JOB ITEM
Reproduce word for word the lines between those holding "Первое отделение" and "вокала Анны Бойко.", inclusive, and nothing else from the data below.

DATA IN THIS EXERCISE
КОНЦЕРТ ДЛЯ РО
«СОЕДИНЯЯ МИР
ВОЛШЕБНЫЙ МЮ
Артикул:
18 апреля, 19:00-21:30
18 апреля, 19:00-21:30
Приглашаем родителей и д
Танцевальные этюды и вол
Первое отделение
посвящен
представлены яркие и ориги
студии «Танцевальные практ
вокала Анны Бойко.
==
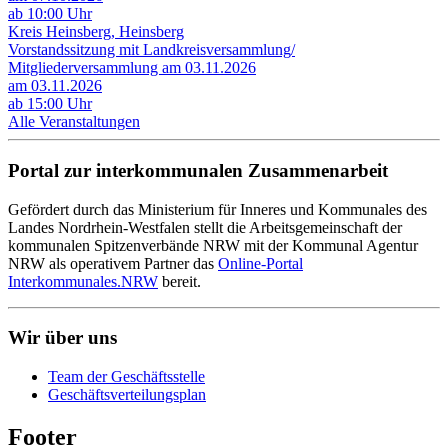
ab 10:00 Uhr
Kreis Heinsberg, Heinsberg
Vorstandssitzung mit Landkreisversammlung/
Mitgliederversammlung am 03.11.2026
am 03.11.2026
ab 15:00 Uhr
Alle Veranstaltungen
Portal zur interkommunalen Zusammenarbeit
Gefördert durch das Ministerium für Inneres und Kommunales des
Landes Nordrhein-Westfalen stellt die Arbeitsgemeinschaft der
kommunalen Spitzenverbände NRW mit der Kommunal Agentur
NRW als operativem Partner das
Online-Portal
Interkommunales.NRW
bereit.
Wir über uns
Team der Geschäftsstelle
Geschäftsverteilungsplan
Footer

RESPONSE BOX
Первое отделение
посвящен
представлены яркие и ориги
студии «Танцевальные практ
вокала Анны Бойко.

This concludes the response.